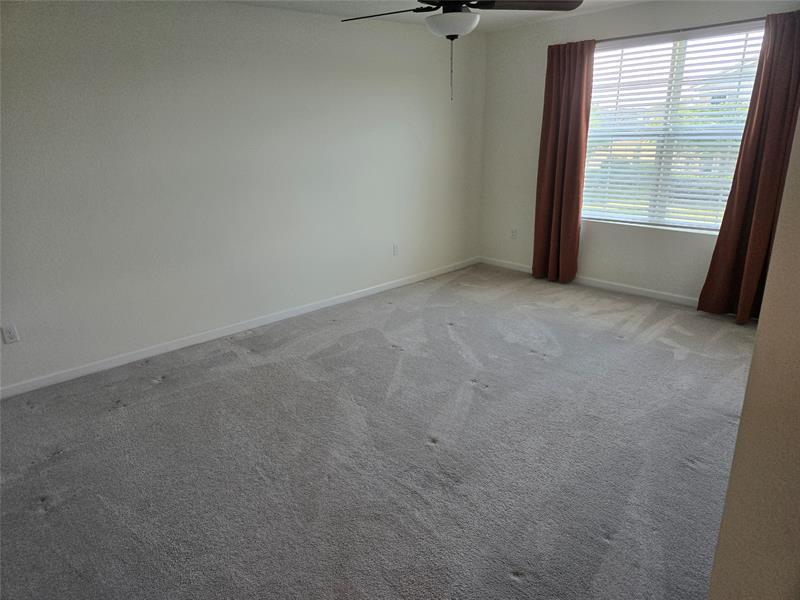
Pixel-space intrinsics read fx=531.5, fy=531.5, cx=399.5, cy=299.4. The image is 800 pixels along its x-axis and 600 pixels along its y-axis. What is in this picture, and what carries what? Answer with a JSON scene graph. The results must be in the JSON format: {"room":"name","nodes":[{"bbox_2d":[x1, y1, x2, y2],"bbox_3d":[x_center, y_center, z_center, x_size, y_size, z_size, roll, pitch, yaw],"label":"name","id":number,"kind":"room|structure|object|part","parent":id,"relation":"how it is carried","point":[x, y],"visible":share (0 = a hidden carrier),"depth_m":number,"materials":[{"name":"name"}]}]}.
{"room":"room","nodes":[
{"label":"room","id":0,"kind":"room"},
{"bbox_2d":[0,0,486,392],"bbox_3d":[-1.236,-0.966,4.133,6.033,2.433,0.166,-17,24,-40],"label":"left wall","id":1,"kind":"structure","parent":0,"point":[259,10],"depth_m":3.87,"materials":[{"name":"white paint"}]},
{"bbox_2d":[1,324,19,343],"bbox_3d":[-2.377,0.208,3.239,0.071,0.115,0.008,-17,24,-40],"label":"wall socket","id":2,"kind":"object","parent":1,"relation":"attached to","point":[7,335],"visible":0.98,"depth_m":3.24,"materials":[{"name":"white plastic"}]},
{"bbox_2d":[0,256,477,398],"bbox_3d":[-1.076,0.150,4.484,5.503,0.079,0.013,-17,24,-40],"label":"baseboard","id":3,"kind":"structure","parent":1,"relation":"attached to","point":[380,289],"depth_m":4.08,"materials":[{"name":"white paint"}]},
{"bbox_2d":[392,243,398,255],"bbox_3d":[-0.039,-0.496,5.265,0.071,0.116,0.009,-17,24,-40],"label":"wall socket","id":4,"kind":"object","parent":1,"relation":"attached to","point":[395,251],"visible":0.99,"depth_m":5.26,"materials":[{"name":"white plastic"}]},
{"bbox_2d":[0,262,756,599],"bbox_3d":[0.344,0.778,2.759,6.167,0.108,4.877,-17,24,-40],"label":"carpet floor","id":5,"kind":"structure","parent":0,"point":[159,385],"depth_m":2.62,"materials":[{"name":"grey carpet"}]},
{"bbox_2d":[218,0,647,30],"bbox_3d":[0.188,-1.666,2.000,6.118,0.119,4.666,-17,24,-40],"label":"ceiling","id":6,"kind":"structure","parent":0,"point":[356,4],"depth_m":4.34,"materials":[{"name":"white paint"}]},
{"bbox_2d":[340,0,581,102],"bbox_3d":[0.274,-1.416,2.744,1.222,0.762,1.221,-17,24,-40],"label":"ceiling fan","id":7,"kind":"object","parent":6,"relation":"hanging from","point":[448,36],"visible":0.99,"depth_m":2.71,"materials":[{"name":"black metal"}]},
{"bbox_3d":[-0.087,-1.626,3.044,0.354,0.047,0.539,-17,24,-40],"label":"blade","id":8,"kind":"part","parent":7,"relation":"part of","materials":[{"name":"black wood"}]},
{"bbox_3d":[0.672,-1.601,2.855,0.505,0.049,0.433,-17,24,-40],"label":"blade","id":9,"kind":"part","parent":7,"relation":"part of","materials":[{"name":"brown wood"}]},
{"bbox_2d":[476,0,799,304],"bbox_3d":[2.200,-1.218,4.585,0.160,2.464,3.769,-17,24,-40],"label":"window wall","id":10,"kind":"structure","parent":0,"point":[618,10],"depth_m":5.08,"materials":[{"name":"white paint"}]},
{"bbox_2d":[510,228,517,239],"bbox_3d":[1.238,-0.713,5.791,0.010,0.121,0.073,-17,24,-40],"label":"wall socket","id":11,"kind":"object","parent":10,"relation":"attached to","point":[514,234],"visible":0.99,"depth_m":5.79,"materials":[{"name":"white plastic"}]},
{"bbox_2d":[480,257,698,306],"bbox_3d":[2.257,-0.050,4.810,0.014,0.079,3.975,-17,24,-40],"label":"baseboard","id":12,"kind":"structure","parent":10,"relation":"attached to","point":[608,286],"depth_m":5.02,"materials":[{"name":"white paint"}]},
{"bbox_2d":[582,23,764,232],"bbox_3d":[2.279,-1.404,4.554,0.090,1.574,1.617,-17,24,-40],"label":"window","id":13,"kind":"structure","parent":10,"relation":"in","point":[691,224],"depth_m":4.53,"materials":[{"name":"clear glass"}]},
{"bbox_2d":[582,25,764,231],"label":"window blinds","id":14,"kind":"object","parent":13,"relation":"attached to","point":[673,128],"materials":[{"name":"white plastic"}]},
{"bbox_2d":[600,16,768,42],"bbox_3d":[2.197,-2.119,4.172,0.115,0.050,2.259,-17,24,-40],"label":"curtain rod","id":15,"kind":"object","parent":10,"relation":"attached to","point":[688,29],"visible":0.7,"depth_m":4.10,"materials":[{"name":"metal"}]},
{"bbox_2d":[533,37,594,284],"bbox_3d":[1.516,-1.237,4.999,0.137,2.228,0.541,-17,24,-40],"label":"left curtain","id":16,"kind":"object","parent":15,"relation":"hanging from","point":[568,202],"visible":0.98,"depth_m":4.97,"materials":[{"name":"brown fabric"}]},
{"bbox_2d":[698,10,799,324],"bbox_3d":[2.647,-0.870,3.794,0.145,2.218,0.592,-17,24,-40],"label":"curtain","id":17,"kind":"object","parent":15,"relation":"hanging from","point":[729,199],"visible":0.95,"depth_m":3.85,"materials":[{"name":"brown fabric"}]},
{"bbox_2d":[707,103,799,599],"bbox_3d":[1.330,-0.061,1.277,3.019,2.455,0.288,-17,24,-40],"label":"right wall","id":18,"kind":"structure","parent":0,"point":[718,552],"depth_m":0.95,"materials":[{"name":"beige paint"}]}
]}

=== Required action ===
Please give the entries again word for word, without any pictures.

=== Response area ===
Pixel-space intrinsics read fx=531.5, fy=531.5, cx=399.5, cy=299.4. The image is 800 pixels along its x-axis and 600 pixels along its y-axis. What is in this picture, and what carries what? Answer with a JSON scene graph. The results must be in the JSON format: {"room":"name","nodes":[{"bbox_2d":[x1, y1, x2, y2],"bbox_3d":[x_center, y_center, z_center, x_size, y_size, z_size, roll, pitch, yaw],"label":"name","id":number,"kind":"room|structure|object|part","parent":id,"relation":"how it is carried","point":[x, y],"visible":share (0 = a hidden carrier),"depth_m":number,"materials":[{"name":"name"}]}]}.
{"room":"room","nodes":[
{"label":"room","id":0,"kind":"room"},
{"bbox_2d":[0,0,486,392],"bbox_3d":[-1.236,-0.966,4.133,6.033,2.433,0.166,-17,24,-40],"label":"left wall","id":1,"kind":"structure","parent":0,"point":[259,10],"depth_m":3.87,"materials":[{"name":"white paint"}]},
{"bbox_2d":[1,324,19,343],"bbox_3d":[-2.377,0.208,3.239,0.071,0.115,0.008,-17,24,-40],"label":"wall socket","id":2,"kind":"object","parent":1,"relation":"attached to","point":[7,335],"visible":0.98,"depth_m":3.24,"materials":[{"name":"white plastic"}]},
{"bbox_2d":[0,256,477,398],"bbox_3d":[-1.076,0.150,4.484,5.503,0.079,0.013,-17,24,-40],"label":"baseboard","id":3,"kind":"structure","parent":1,"relation":"attached to","point":[380,289],"depth_m":4.08,"materials":[{"name":"white paint"}]},
{"bbox_2d":[392,243,398,255],"bbox_3d":[-0.039,-0.496,5.265,0.071,0.116,0.009,-17,24,-40],"label":"wall socket","id":4,"kind":"object","parent":1,"relation":"attached to","point":[395,251],"visible":0.99,"depth_m":5.26,"materials":[{"name":"white plastic"}]},
{"bbox_2d":[0,262,756,599],"bbox_3d":[0.344,0.778,2.759,6.167,0.108,4.877,-17,24,-40],"label":"carpet floor","id":5,"kind":"structure","parent":0,"point":[159,385],"depth_m":2.62,"materials":[{"name":"grey carpet"}]},
{"bbox_2d":[218,0,647,30],"bbox_3d":[0.188,-1.666,2.000,6.118,0.119,4.666,-17,24,-40],"label":"ceiling","id":6,"kind":"structure","parent":0,"point":[356,4],"depth_m":4.34,"materials":[{"name":"white paint"}]},
{"bbox_2d":[340,0,581,102],"bbox_3d":[0.274,-1.416,2.744,1.222,0.762,1.221,-17,24,-40],"label":"ceiling fan","id":7,"kind":"object","parent":6,"relation":"hanging from","point":[448,36],"visible":0.99,"depth_m":2.71,"materials":[{"name":"black metal"}]},
{"bbox_3d":[-0.087,-1.626,3.044,0.354,0.047,0.539,-17,24,-40],"label":"blade","id":8,"kind":"part","parent":7,"relation":"part of","materials":[{"name":"black wood"}]},
{"bbox_3d":[0.672,-1.601,2.855,0.505,0.049,0.433,-17,24,-40],"label":"blade","id":9,"kind":"part","parent":7,"relation":"part of","materials":[{"name":"brown wood"}]},
{"bbox_2d":[476,0,799,304],"bbox_3d":[2.200,-1.218,4.585,0.160,2.464,3.769,-17,24,-40],"label":"window wall","id":10,"kind":"structure","parent":0,"point":[618,10],"depth_m":5.08,"materials":[{"name":"white paint"}]},
{"bbox_2d":[510,228,517,239],"bbox_3d":[1.238,-0.713,5.791,0.010,0.121,0.073,-17,24,-40],"label":"wall socket","id":11,"kind":"object","parent":10,"relation":"attached to","point":[514,234],"visible":0.99,"depth_m":5.79,"materials":[{"name":"white plastic"}]},
{"bbox_2d":[480,257,698,306],"bbox_3d":[2.257,-0.050,4.810,0.014,0.079,3.975,-17,24,-40],"label":"baseboard","id":12,"kind":"structure","parent":10,"relation":"attached to","point":[608,286],"depth_m":5.02,"materials":[{"name":"white paint"}]},
{"bbox_2d":[582,23,764,232],"bbox_3d":[2.279,-1.404,4.554,0.090,1.574,1.617,-17,24,-40],"label":"window","id":13,"kind":"structure","parent":10,"relation":"in","point":[691,224],"depth_m":4.53,"materials":[{"name":"clear glass"}]},
{"bbox_2d":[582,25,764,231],"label":"window blinds","id":14,"kind":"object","parent":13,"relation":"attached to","point":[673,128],"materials":[{"name":"white plastic"}]},
{"bbox_2d":[600,16,768,42],"bbox_3d":[2.197,-2.119,4.172,0.115,0.050,2.259,-17,24,-40],"label":"curtain rod","id":15,"kind":"object","parent":10,"relation":"attached to","point":[688,29],"visible":0.7,"depth_m":4.10,"materials":[{"name":"metal"}]},
{"bbox_2d":[533,37,594,284],"bbox_3d":[1.516,-1.237,4.999,0.137,2.228,0.541,-17,24,-40],"label":"left curtain","id":16,"kind":"object","parent":15,"relation":"hanging from","point":[568,202],"visible":0.98,"depth_m":4.97,"materials":[{"name":"brown fabric"}]},
{"bbox_2d":[698,10,799,324],"bbox_3d":[2.647,-0.870,3.794,0.145,2.218,0.592,-17,24,-40],"label":"curtain","id":17,"kind":"object","parent":15,"relation":"hanging from","point":[729,199],"visible":0.95,"depth_m":3.85,"materials":[{"name":"brown fabric"}]},
{"bbox_2d":[707,103,799,599],"bbox_3d":[1.330,-0.061,1.277,3.019,2.455,0.288,-17,24,-40],"label":"right wall","id":18,"kind":"structure","parent":0,"point":[718,552],"depth_m":0.95,"materials":[{"name":"beige paint"}]}
]}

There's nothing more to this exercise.